L’Étourdi, 1784/Première partie/17

, ou attribué au chevalier de Neufville-Montador.
(p. 89-91).

LETTRE XVII.

Pauvres maris !


JE partis effectivement pour **, & comme cette ville n’eſt pas à une grande diſtance de celle où nous étions ; j’y arrivai le même ſoir. Le haſard me ſervit aſſez bien pour me faire rencontrer ſon mari deux heures après ſon arrivée. Je lui offris à ſouper ; il accepta, & nous nous ſéparâmes pour nous réjoindre au moment de nous mettre à table.

J’eus ſoin qu’elle fut délicatement ſervie ; & de me pourvoir de deux Nymphes & de bon vin. Au deſſert, les domeſtiques diſparurent, la gaîté arriva, & les bouchons, en volant au plafond annoncerent l’eſſaim pétillant des plus charmantes plaiſanteries, le vin commençait à tranſmettre aux yeux ſa vivacité. Je lus dans ceux de mon convive que les deſirs l’aſſiégeaient, & qu’ils étaient repouſſés par le ſot ſcrupule de fidélité conjugale. Je fis ſigne à la belle que j’avais placé à ſon côté, à laquelle j’avais fait la leçon ; celle-ci redoubla ſes agaceries, verſa du champagne avec profuſion, & l’imbécille mari parvint au point où je l’attendais.

Nous paſſames dans le ſallon, & voyant qu’il avait conſervé la même ardeur, je pris une Bergere par la main, & le laiſſai avec l’autre ſur le ſofa dont il s’était déjà emparé, & ſur lequel il goûta le même plaiſir, que l’autre belle & moi goûtâmes ſur un lit de repos, qui était dans la piéce voiſine où nous avions paſſés, & qui n’en fut point un pour nous.
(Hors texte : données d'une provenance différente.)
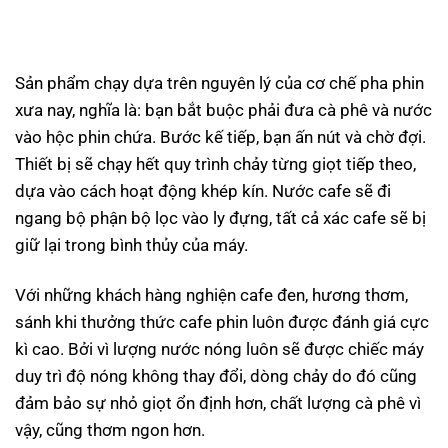
Sản phẩm chạy dựa trên nguyên lý của cơ chế pha phin
xưa nay, nghĩa là: bạn bắt buộc phải đưa cà phê và nước
vào hộc phin chứa. Bước kế tiếp, bạn ấn nút và chờ đợi.
Thiết bị sẽ chạy hết quy trình chảy từng giọt tiếp theo,
dựa vào cách hoạt động khép kín. Nước cafe sẽ đi
ngang bộ phận bộ lọc vào ly đựng, tất cả xác cafe sẽ bị
giữ lại trong bình thủy của máy.
Với những khách hàng nghiện cafe đen, hương thơm,
sánh khi thưởng thức cafe phin luôn được đánh giá cực
kì cao. Bởi vì lượng nước nóng luôn sẽ được chiếc máy
duy trì độ nóng không thay đổi, dòng chảy do đó cũng
đảm bảo sự nhỏ giọt ổn định hơn, chất lượng cà phê vì
vậy, cũng thơm ngon hơn.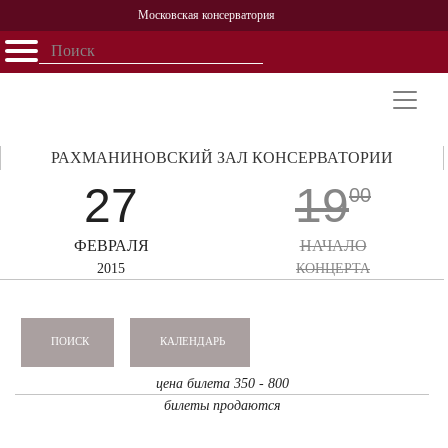
Московская консерватория
Открыть - закрыть
Главная
События
Афиша
Учеба
Наука
Структура
Персоналии
История
Партнерство
РАХМАНИНОВСКИЙ ЗАЛ КОНСЕРВАТОРИИ
27
19
00
ФЕВРАЛЯ
НАЧАЛО
2015
КОНЦЕРТА
КАЛЕНДАРЬ
ПОИСК
цена билета 350 - 800
билеты продаются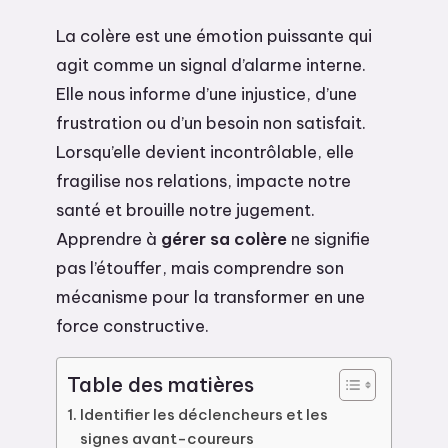
La colère est une émotion puissante qui
agit comme un signal d’alarme interne.
Elle nous informe d’une injustice, d’une
frustration ou d’un besoin non satisfait.
Lorsqu’elle devient incontrôlable, elle
fragilise nos relations, impacte notre
santé et brouille notre jugement.
Apprendre à
gérer sa colère
ne signifie
pas l’étouffer, mais comprendre son
mécanisme pour la transformer en une
force constructive.
Table des matières
Identifier les déclencheurs et les
signes avant-coureurs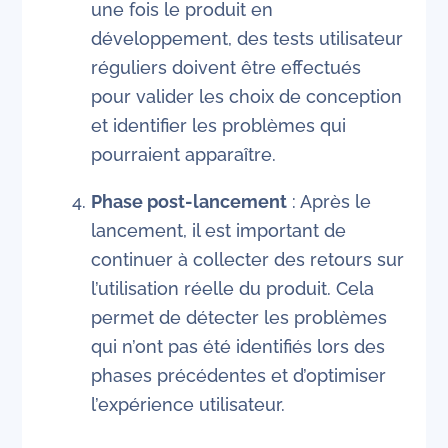
une fois le produit en
développement, des tests utilisateur
réguliers doivent être effectués
pour valider les choix de conception
et identifier les problèmes qui
pourraient apparaître.
Phase post-lancement
: Après le
lancement, il est important de
continuer à collecter des retours sur
l’utilisation réelle du produit. Cela
permet de détecter les problèmes
qui n’ont pas été identifiés lors des
phases précédentes et d’optimiser
l’expérience utilisateur.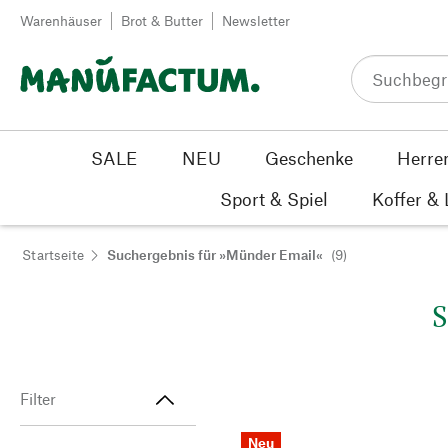
Zum Inhalt springen
Warenhäuser
Brot & Butter
Newsletter
SALE
NEU
Geschenke
Herre
Sport & Spiel
Koffer &
Startseite
Suchergebnis für »Münder Email«
(9)
S
Filter
Neu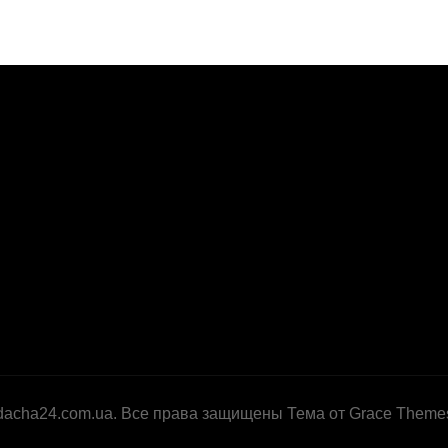
dacha24.com.ua. Все права защищены Тема от Grace Theme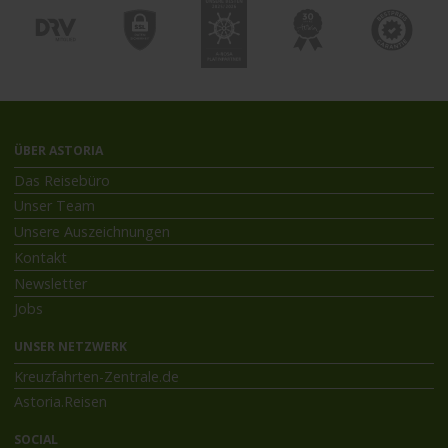
ÜBER ASTORIA
Das Reisebüro
Unser Team
Unsere Auszeichnungen
Kontakt
Newsletter
Jobs
UNSER NETZWERK
Kreuzfahrten-Zentrale.de
Astoria.Reisen
SOCIAL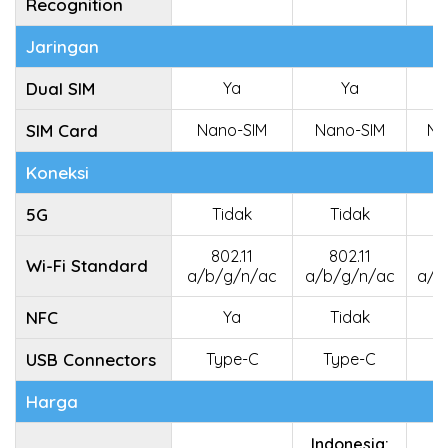
Recognition
Jaringan
Dual SIM
Ya
Ya
SIM Card
Nano-SIM
Nano-SIM
Na
Koneksi
5G
Tidak
Tidak
802.11
802.11
8
Wi-Fi Standard
a/b/g/n/ac
a/b/g/n/ac
a/b
NFC
Ya
Tidak
USB Connectors
Type-C
Type-C
T
Harga
Indonesia: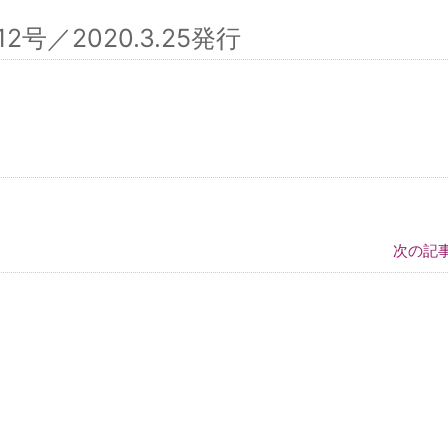
／2020.3.25発行
次の記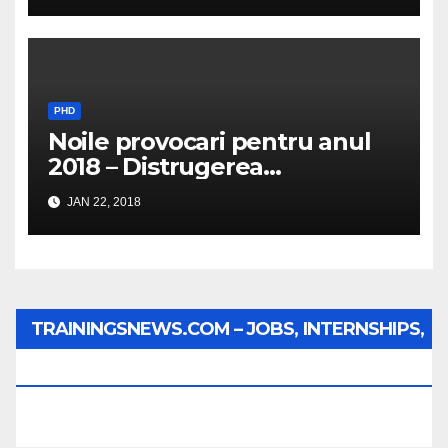
PHD
Noile provocari pentru anul
2018 – Distrugerea
structurilor EUro-Atlanti…
JAN 22, 2018
TRAININGSNEWS.COM – JOBS, INTERNSHIPS,
SCHOLARSHIPS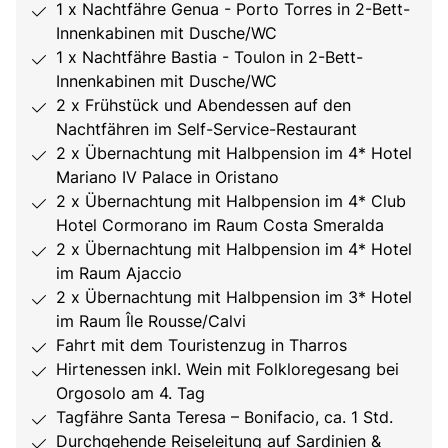
1 x Nachtfähre Genua - Porto Torres in 2-Bett-
Innenkabinen mit Dusche/WC
1 x Nachtfähre Bastia - Toulon in 2-Bett-
Innenkabinen mit Dusche/WC
2 x Frühstück und Abendessen auf den
Nachtfähren im Self-Service-Restaurant
2 x Übernachtung mit Halbpension im 4* Hotel
Mariano IV Palace in Oristano
2 x Übernachtung mit Halbpension im 4* Club
Hotel Cormorano im Raum Costa Smeralda
2 x Übernachtung mit Halbpension im 4* Hotel
im Raum Ajaccio
2 x Übernachtung mit Halbpension im 3* Hotel
im Raum Île Rousse/Calvi
Fahrt mit dem Touristenzug in Tharros
Hirtenessen inkl. Wein mit Folkloregesang bei
Orgosolo am 4. Tag
Tagfähre Santa Teresa – Bonifacio, ca. 1 Std.
Durchgehende Reiseleitung auf Sardinien &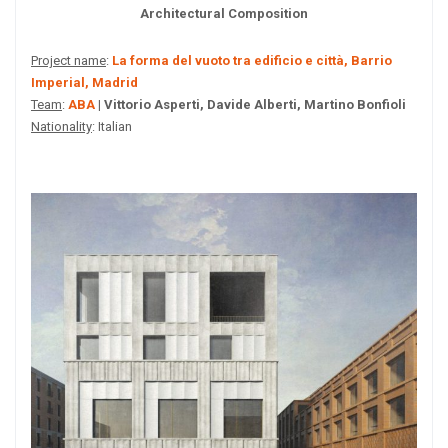
Architectural Composition
Project name
:
La forma del vuoto tra edificio e città, Barrio
Imperial, Madrid
Team
:
ABA
| Vittorio Asperti, Davide Alberti, Martino Bonfioli
Nationality
: Italian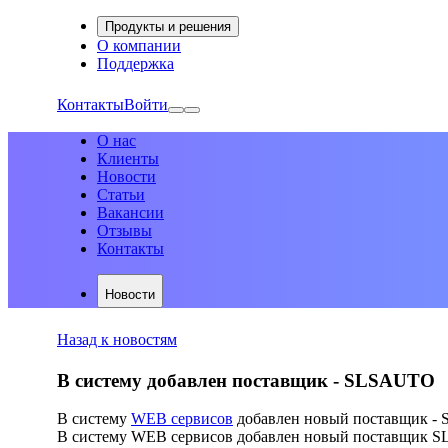
Продукты и решения
О компании
Поддержка
Контакты
Войти
О нас
Клиенты
Новости
Статьи
Вакансии
Отзывы
Контакты
Новости
Назад к новостям
В систему добавлен поставщик - SLSAUTO
В систему
WEB сервисов
добавлен новый поставщик 
В систему WEB сервисов добавлен новый поставщик SL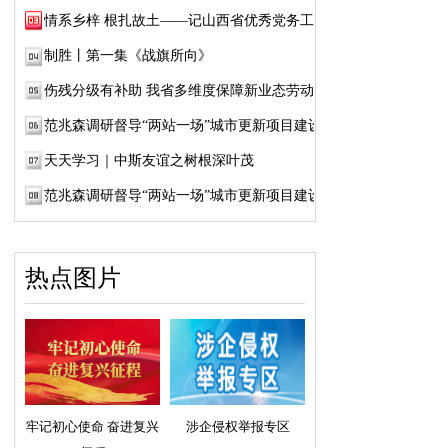
情系乡梓 根扎故土——记山西省优秀党务工作...
制胜丨第一集《战旗所向》
伤残分级有补助 我省多维度保障新业态劳动者...
范兆森调研督导“两站一场”城市更新项目建设
天天学习｜中斯友谊之树根深叶茂
范兆森调研督导“两站一场”城市更新项目建设
热点图片
牢记初心使命 奋进复兴
涉企侵权举报专区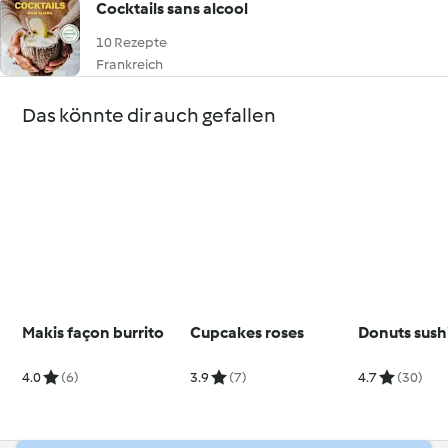
Cocktails sans alcool
10 Rezepte
Frankreich
Das könnte dir auch gefallen
Makis façon burrito
Cupcakes roses
Donuts sush
4.0
(6)
3.9
(7)
4.7
(30)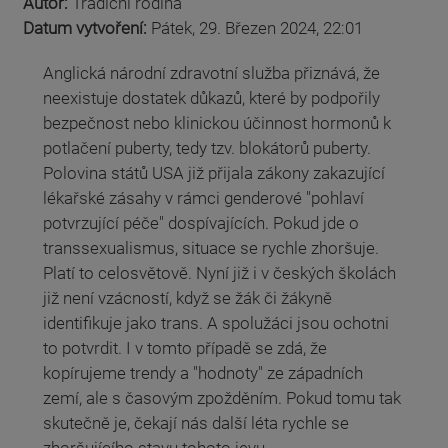
Autor:
Tradiční rodina
Datum vytvoření:
Pátek, 29. Březen 2024, 22:01
Anglická národní zdravotní služba přiznává, že
neexistuje dostatek důkazů, které by podpořily
bezpečnost nebo klinickou účinnost hormonů k
potlačení puberty, tedy tzv. blokátorů puberty.
Polovina států USA již přijala zákony zakazující
lékařské zásahy v rámci genderové "pohlaví
potvrzující péče" dospívajících. Pokud jde o
transsexualismus, situace se rychle zhoršuje.
Platí to celosvětově. Nyní již i v českých školách
již není vzácností, když se žák či žákyně
identifikuje jako trans. A spolužáci jsou ochotni
to potvrdit. I v tomto případě se zdá, že
kopírujeme trendy a "hodnoty" ze západních
zemí, ale s časovým zpožděním. Pokud tomu tak
skutečně je, čekají nás další léta rychle se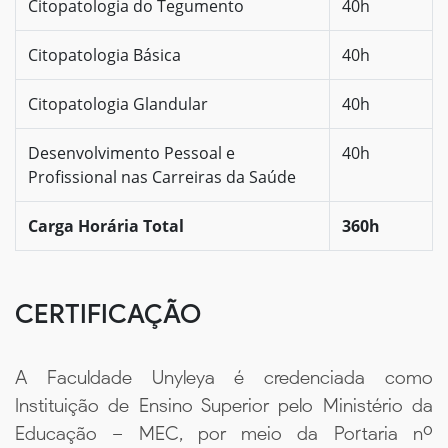
Citopatologia do Tegumento
40h
Citopatologia Básica
40h
Citopatologia Glandular
40h
Desenvolvimento Pessoal e
40h
Profissional nas Carreiras da Saúde
Carga Horária Total
360h
CERTIFICAÇÃO
A Faculdade Unyleya é credenciada como
Instituição de Ensino Superior pelo Ministério da
Educação – MEC, por meio da Portaria nº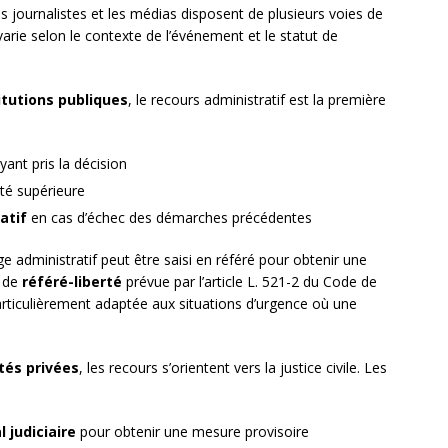
es journalistes et les médias disposent de plusieurs voies de
varie selon le contexte de l’événement et le statut de
itutions publiques
, le recours administratif est la première
yant pris la décision
ité supérieure
atif
en cas d’échec des démarches précédentes
ge administratif peut être saisi en référé pour obtenir une
e de
référé-liberté
prévue par l’article L. 521-2 du Code de
particulièrement adaptée aux situations d’urgence où une
tés privées
, les recours s’orientent vers la justice civile. Les
l judiciaire
pour obtenir une mesure provisoire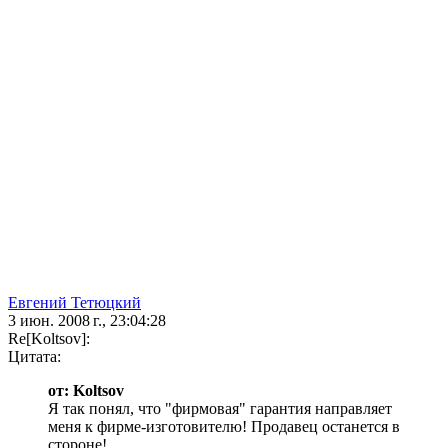
Евгений Тетюцкий
3 июн. 2008 г., 23:04:28
Re[Koltsov]:
Цитата:
от: Koltsov
Я так понял, что "фирмовая" гарантия направляет
меня к фирме-изготовителю! Продавец останется в
стороне!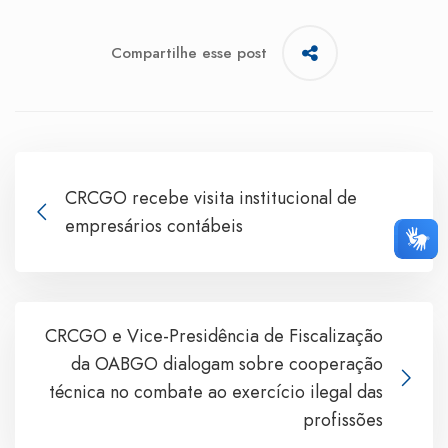
Compartilhe esse post
CRCGO recebe visita institucional de
empresários contábeis
CRCGO e Vice-Presidência de Fiscalização
da OABGO dialogam sobre cooperação
técnica no combate ao exercício ilegal das
profissões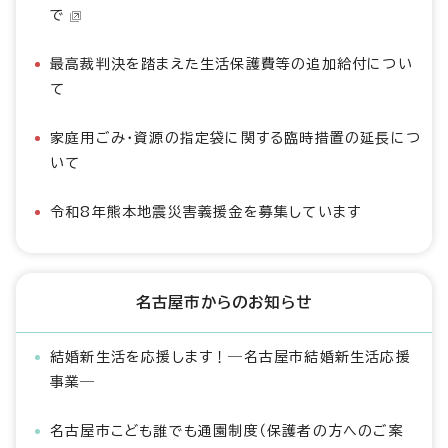
で
最高裁判決を踏まえた生活保護費等の追加給付につい
て
家庭用ごみ・資源の指定袋に関する臨時措置の延長につ
いて
令和8年熊本地震災害義援金を募集しています
名古屋市からのお知らせ
結婚新生活を応援します！―名古屋市結婚新生活応援
事業―
名古屋市こども誰でも通園制度（保護者の方へのご案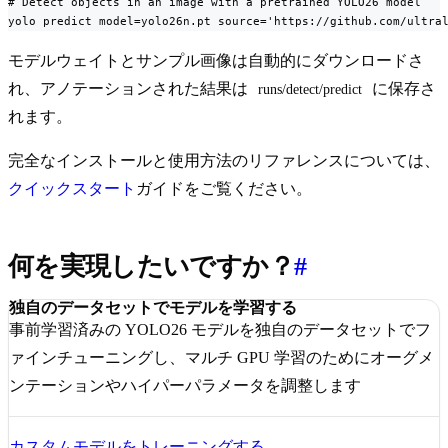
# Detect objects in an image with a pretrained YOLO26 model

yolo predict model=yolo26n.pt source='https://github.com/ultra
モデルウェイトとサンプル画像は自動的にダウンロードさ
れ、アノテーションされた結果は
に保存さ
runs/detect/predict
れます。
完全なインストールと使用方法のリファレンスについては、
クイックスタート
ガイドをご覧ください。
何を実現したいですか？
#
独自のデータセットでモデルを学習する
事前学習済みの YOLO26 モデルを独自のデータセットでフ
ァインチューニングし、マルチ GPU 学習のためにオーグメ
ンテーションやハイパーパラメータを調整します
カスタムモデルをトレーニングする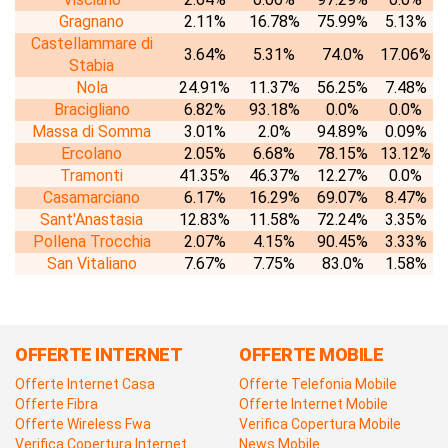
Gragnano
2.11%
16.78%
75.99%
5.13%
Castellammare di
3.64%
5.31%
74.0%
17.06%
Stabia
Nola
24.91%
11.37%
56.25%
7.48%
Bracigliano
6.82%
93.18%
0.0%
0.0%
Massa di Somma
3.01%
2.0%
94.89%
0.09%
Ercolano
2.05%
6.68%
78.15%
13.12%
Tramonti
41.35%
46.37%
12.27%
0.0%
Casamarciano
6.17%
16.29%
69.07%
8.47%
Sant'Anastasia
12.83%
11.58%
72.24%
3.35%
Pollena Trocchia
2.07%
4.15%
90.45%
3.33%
San Vitaliano
7.67%
7.75%
83.0%
1.58%
OFFERTE INTERNET
OFFERTE MOBILE
Offerte Internet Casa
Offerte Telefonia Mobile
Offerte Fibra
Offerte Internet Mobile
Offerte Wireless Fwa
Verifica Copertura Mobile
Verifica Copertura Internet
News Mobile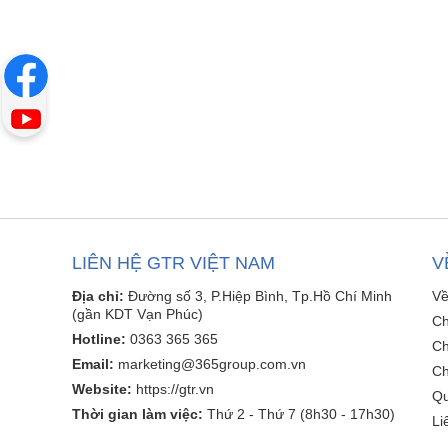
LIÊN HỆ GTR VIỆT NAM
V
Địa chỉ:
Đường số 3, P.Hiệp Bình, Tp.Hồ Chí Minh
Về
(gần KDT Vạn Phúc)
Ch
Hotline:
0363 365 365
Ch
Email:
marketing@365group.com.vn
Ch
Website:
https://gtr.vn
Qu
Thời gian làm việc:
Thứ 2 - Thứ 7 (8h30 - 17h30)
Li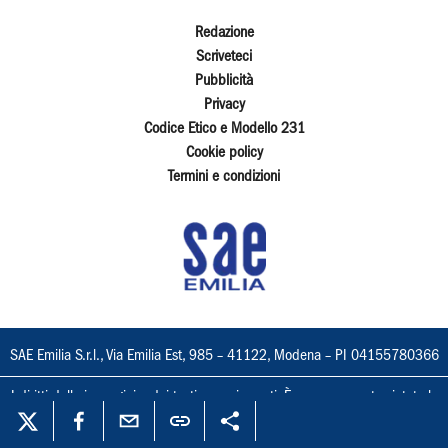
Redazione
Scriveteci
Pubblicità
Privacy
Codice Etico e Modello 231
Cookie policy
Termini e condizioni
SAE Emilia S.r.l., Via Emilia Est, 985 – 41122, Modena – PI 04155780366
I diritti delle immagini e dei testi sono riservati. È espressamente vietata la
loro riproduzione con qualsiasi mezzo e l'adattamento totale o parziale.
Nous reparûmes en éclattant de rire, & en leur faiſant des plaiſanteries qui ne finirent qu’à notre ſéparation. Il me conjura de lui garder le ſilence, & des bras de la volupté il fut ſe jeter dans ceux du ſommeil.

Tandis qu’il voyage dans les états de Morphée, un courier que je dépêchai vola vers la femme du pauvre dupe, lui apprendre le ſuccés heureux de mon ſtratagême.

Le mari partit le lendemain & cueillit dans le jardin de l’himenée, les fruits que j’y avais ſémé. Leur maturité ne tarda pas à paraître. Il me parla de ſon malheur, & me témoigna tout le chagrin que lui cauſait l’incertitude, & la crainte de l’avoir fait partager à ſon épouſe. Hélas ! que je ſuis malheureux ! maudite partie de ſoupé, s’écriait-il ! Je le conſolai du mieux qu’il me fut poſſible, & je profitai de ſa confidence pour prévenir la belle malade, qu’il était temps de parler. Elle vole vers l’appartement de ſon mari, lui expoſe ſon état, lui en fait les plus durs reproches, le ménace de ne jamais lui pardonner, & de le punir en le ſévrant déſormais de ſes plus cheres faveurs.

Le pauvre homme déſolé tomba aux genoux de ſa chaſte moitié & s’efforce, par l’aveu de ſa faute, d’en obtenir le pardon. Il l’obtint & ces deux époux vécurent dans la plus parfaite union.

Dans ces entrefaites le régiment reçut ordre de ſe rendre à Toulon, où je fis encore une étourderie que je me reſerve de t’apprendre dans ma premiere lettre.